Mentre a Terni continuano a susseguirsi quotidianamente notizie gravissime ed inquietanti legate alla sicurezza, silenzio assoluto dal Sindaco sulle domande poste dal M5S in merito al fantomatico nucleo operativo di sicurezza urbana costituito insieme al comune di Perugia. Che cosa ha fatto in questi anni e quanto ci è costato?

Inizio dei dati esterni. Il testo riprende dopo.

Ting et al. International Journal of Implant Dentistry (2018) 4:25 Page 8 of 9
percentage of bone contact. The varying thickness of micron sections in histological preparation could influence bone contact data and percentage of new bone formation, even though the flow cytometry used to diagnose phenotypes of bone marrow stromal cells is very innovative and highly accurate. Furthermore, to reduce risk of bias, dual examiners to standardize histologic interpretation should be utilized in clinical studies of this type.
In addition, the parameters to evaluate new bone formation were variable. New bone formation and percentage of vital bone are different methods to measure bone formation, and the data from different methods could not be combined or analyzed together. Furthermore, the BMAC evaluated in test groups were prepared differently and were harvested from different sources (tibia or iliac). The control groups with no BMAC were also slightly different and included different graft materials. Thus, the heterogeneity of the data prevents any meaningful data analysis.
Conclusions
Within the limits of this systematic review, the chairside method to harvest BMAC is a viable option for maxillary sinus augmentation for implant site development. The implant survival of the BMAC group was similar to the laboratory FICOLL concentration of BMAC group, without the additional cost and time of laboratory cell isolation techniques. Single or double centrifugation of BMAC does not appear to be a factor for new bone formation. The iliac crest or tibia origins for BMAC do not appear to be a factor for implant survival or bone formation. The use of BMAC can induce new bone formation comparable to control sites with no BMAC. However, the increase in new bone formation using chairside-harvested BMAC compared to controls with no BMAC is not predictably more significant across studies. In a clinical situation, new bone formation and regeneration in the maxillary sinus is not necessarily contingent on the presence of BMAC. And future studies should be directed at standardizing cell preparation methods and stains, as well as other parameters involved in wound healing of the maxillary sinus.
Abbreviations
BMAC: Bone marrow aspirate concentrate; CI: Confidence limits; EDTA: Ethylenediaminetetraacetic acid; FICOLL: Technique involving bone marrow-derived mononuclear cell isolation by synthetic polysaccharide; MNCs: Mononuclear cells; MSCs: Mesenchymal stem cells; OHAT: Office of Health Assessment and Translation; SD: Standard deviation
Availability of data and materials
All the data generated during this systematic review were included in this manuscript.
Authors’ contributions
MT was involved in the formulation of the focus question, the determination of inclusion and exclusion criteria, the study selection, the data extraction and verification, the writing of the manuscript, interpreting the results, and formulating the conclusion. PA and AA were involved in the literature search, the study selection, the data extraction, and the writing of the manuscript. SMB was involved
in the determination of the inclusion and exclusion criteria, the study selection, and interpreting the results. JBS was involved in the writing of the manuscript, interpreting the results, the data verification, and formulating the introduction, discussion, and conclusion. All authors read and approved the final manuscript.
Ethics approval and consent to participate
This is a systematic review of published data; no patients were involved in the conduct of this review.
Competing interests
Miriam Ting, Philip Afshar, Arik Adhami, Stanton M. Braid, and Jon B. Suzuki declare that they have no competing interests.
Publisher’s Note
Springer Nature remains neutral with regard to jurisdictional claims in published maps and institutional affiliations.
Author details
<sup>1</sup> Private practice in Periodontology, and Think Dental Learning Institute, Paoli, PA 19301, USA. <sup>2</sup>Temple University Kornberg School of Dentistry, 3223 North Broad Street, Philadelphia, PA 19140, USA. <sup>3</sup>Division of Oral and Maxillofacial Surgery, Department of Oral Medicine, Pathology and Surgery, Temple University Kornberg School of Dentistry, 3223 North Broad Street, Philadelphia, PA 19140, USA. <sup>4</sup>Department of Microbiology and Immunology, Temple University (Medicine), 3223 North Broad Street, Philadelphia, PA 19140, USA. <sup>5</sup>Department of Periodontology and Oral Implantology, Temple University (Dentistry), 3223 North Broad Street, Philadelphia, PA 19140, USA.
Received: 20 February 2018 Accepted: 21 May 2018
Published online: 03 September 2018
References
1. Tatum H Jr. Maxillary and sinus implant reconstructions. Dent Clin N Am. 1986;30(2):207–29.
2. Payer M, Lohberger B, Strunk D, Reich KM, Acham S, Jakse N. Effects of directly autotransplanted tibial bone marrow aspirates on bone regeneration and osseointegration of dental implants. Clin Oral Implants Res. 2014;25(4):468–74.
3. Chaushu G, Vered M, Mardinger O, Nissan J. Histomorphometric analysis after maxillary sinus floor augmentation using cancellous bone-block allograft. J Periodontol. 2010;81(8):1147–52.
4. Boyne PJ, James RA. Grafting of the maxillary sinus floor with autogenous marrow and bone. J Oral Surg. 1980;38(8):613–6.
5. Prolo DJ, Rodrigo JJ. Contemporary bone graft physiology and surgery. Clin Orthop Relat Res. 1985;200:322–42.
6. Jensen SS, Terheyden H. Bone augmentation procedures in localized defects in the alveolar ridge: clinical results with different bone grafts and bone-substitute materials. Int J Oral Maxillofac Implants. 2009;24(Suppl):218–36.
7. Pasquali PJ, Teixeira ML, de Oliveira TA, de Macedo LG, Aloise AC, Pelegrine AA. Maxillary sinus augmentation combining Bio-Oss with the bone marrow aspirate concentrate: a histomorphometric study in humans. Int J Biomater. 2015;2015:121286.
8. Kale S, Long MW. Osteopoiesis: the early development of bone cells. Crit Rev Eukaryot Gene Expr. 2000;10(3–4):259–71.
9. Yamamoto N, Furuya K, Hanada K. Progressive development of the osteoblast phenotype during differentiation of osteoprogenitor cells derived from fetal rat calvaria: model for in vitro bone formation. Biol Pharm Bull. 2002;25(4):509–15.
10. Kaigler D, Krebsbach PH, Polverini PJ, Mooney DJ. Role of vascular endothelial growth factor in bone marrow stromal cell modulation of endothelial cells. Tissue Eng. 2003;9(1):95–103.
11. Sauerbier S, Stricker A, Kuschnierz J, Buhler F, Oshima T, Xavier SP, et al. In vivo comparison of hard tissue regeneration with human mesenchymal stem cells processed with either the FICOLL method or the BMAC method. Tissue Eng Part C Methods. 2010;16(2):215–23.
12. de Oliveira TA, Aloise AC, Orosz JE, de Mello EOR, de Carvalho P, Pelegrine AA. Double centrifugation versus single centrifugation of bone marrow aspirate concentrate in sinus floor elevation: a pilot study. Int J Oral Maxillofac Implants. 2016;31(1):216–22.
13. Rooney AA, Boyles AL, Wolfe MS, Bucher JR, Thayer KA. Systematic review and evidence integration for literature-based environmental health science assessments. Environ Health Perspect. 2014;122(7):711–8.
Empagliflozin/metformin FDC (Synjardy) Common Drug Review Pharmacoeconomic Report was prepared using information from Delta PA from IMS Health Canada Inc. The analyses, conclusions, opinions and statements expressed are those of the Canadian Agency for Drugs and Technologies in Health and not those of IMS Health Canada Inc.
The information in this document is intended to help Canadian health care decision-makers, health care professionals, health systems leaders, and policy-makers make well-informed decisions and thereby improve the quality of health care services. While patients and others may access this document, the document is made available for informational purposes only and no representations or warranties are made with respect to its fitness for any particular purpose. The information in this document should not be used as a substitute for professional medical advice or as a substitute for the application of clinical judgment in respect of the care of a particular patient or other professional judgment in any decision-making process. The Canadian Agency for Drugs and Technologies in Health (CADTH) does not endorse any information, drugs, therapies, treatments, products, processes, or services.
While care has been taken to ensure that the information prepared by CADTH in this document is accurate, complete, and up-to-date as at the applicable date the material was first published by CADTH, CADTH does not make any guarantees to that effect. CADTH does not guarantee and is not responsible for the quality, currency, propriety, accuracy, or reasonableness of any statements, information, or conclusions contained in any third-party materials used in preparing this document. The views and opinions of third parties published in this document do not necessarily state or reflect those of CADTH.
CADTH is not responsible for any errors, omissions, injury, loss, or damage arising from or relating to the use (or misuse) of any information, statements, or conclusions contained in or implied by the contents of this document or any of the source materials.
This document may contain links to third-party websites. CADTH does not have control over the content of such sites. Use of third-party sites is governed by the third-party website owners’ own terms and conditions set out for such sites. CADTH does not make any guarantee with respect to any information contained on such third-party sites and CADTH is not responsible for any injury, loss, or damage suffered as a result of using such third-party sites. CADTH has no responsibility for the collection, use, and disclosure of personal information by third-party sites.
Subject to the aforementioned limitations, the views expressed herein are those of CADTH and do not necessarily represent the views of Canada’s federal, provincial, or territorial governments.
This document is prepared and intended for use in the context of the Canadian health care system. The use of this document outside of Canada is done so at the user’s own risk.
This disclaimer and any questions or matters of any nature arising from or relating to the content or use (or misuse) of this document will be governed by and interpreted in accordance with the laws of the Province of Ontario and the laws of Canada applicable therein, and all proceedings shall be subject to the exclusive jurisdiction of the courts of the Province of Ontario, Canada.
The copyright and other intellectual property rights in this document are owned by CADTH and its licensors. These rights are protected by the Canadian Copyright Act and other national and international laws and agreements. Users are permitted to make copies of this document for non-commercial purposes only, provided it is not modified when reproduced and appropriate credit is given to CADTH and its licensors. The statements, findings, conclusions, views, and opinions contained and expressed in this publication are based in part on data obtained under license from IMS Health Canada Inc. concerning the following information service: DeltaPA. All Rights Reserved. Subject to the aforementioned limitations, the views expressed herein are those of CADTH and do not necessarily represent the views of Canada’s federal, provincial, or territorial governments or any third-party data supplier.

Il M5S ha depositato una richiesta formale di accesso agli atti per avere tutti i documenti inerenti la consulenza affidata all’azienda “che si è aggiudicata il bando previsto dal protocollo nel giugno 2016, così come riportato da tutti gli organi di stampa a seguito della conferenza di presentazione del NOS.

All’interno dello stesso protocollo viene citato il progetto Terni Smart Security avviato dall’amministrazione comunale di Terni “come prima sperimentazione locale di un modello di sicurezza partecipata dai cittadini anche grazie al supporto delle nuove tecnologie”. Forse stiamo parlando di un’altra città e di un’altra nazione, perché a Terni secondo capoluogo dell’Umbria nessun cittadino ha mai ravvisato od è stato informato in merito all’esistenza di “nuove tecnologie” di cui potersi avvalere al fine di garantire la propria e altrui sicurezza. Quante risorse sono state investite su questo progetto e per quali servizi?

Le forze dell’ordine e la polizia municipale operano con estrema difficoltà sul territorio è doveroso quindi chiedere conto a chi governa su che fine hanno fatto le azioni annunciate in pompa magna negli scorsi anni e sulle risorse spese da un comune sull’orlo del dissesto.